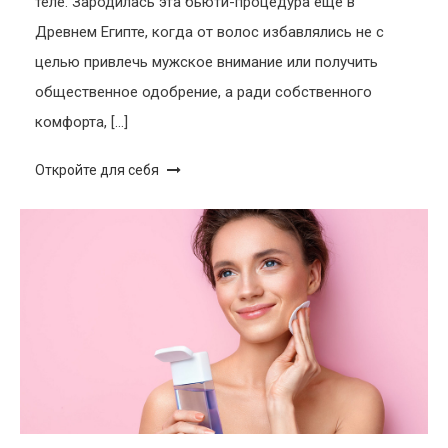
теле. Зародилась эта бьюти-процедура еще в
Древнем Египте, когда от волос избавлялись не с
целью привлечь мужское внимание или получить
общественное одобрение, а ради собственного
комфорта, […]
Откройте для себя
---
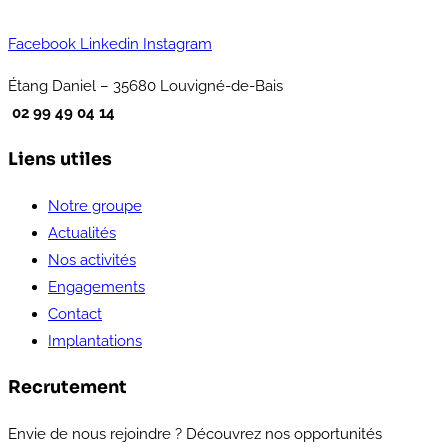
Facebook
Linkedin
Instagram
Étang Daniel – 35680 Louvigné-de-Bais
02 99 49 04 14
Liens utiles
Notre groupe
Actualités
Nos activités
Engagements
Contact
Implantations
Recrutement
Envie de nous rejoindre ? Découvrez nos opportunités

*TASK DIRECTIONS*:
The range runs from the line with "теле. Зародилась эта бьюти-процедура еще в" up to and including the line with "Откройте для себя" in the listing above; please write out exactly those lines and nothing more.

*EXPECTED OUTPUT*:
теле. Зародилась эта бьюти-процедура еще в
Древнем Египте, когда от волос избавлялись не с
целью привлечь мужское внимание или получить
общественное одобрение, а ради собственного
комфорта, […]
Откройте для себя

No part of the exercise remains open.